BRÈVES FIGARESQUES...

La lettre du Figaro fait partie de ma pitance quotidienne. Il me semble que mes trouvailles d'aujourd'hui sont particulièrement transparentes, saisissables..

Est-il possible d'être chrétien dans un monde qui ne l'est plus? Ça c'est bien vrai! aurait dit la regrettée Mère Denis! Les chrétiens d'aujourd'hui haïssent aussi bien que les autres, sans même s'en apercevoir.

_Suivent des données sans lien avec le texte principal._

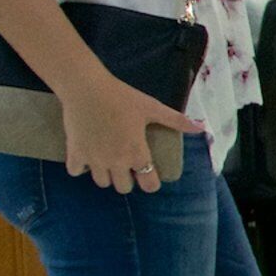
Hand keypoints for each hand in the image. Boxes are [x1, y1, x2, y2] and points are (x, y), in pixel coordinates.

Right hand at [60, 66, 200, 193]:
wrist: (86, 87)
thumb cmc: (121, 97)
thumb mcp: (152, 107)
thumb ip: (175, 120)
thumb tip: (201, 127)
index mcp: (136, 153)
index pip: (148, 185)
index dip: (150, 182)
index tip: (148, 174)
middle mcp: (116, 162)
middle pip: (123, 188)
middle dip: (127, 179)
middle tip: (126, 165)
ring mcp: (94, 160)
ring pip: (101, 183)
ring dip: (106, 175)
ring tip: (107, 161)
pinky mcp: (74, 154)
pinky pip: (76, 172)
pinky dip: (80, 167)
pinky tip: (85, 156)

Heureusement, les évangiles sont écrits, ils seront re-découverts un jour, quand la pression de la haine générale sera moins forte.

"Kim Wall" a trouvé la mort en entrant dans le sous-marin danois (privé). Ainsi est commenté le rassemblement des morceaux de la pauvre journaliste, trop professionnelle, trop consciencieuse, trop belle, surtout. J'aurais plutôt écrit, "a reçu". Ce n'était pas ce qu'elle cherchait. On ne trouve la mort que quand on la cherche*.

Natacha Polony s'emmêle un peu les pinceaux en essayant de démêler ce qui distingue Emmanuel Macron et Dominique Strauss-Kahn, sur le nuancier gauche-droite. Il faut relire avec attention ses lignes, pour retrouver son jugement:"Macron a raison, et DSK se plante." On est bien d'accord!

Ce sera tout pour aujourd'hui.

Sceptique

*Il est vrai que l'expression est plus souvent employée que nécessaire.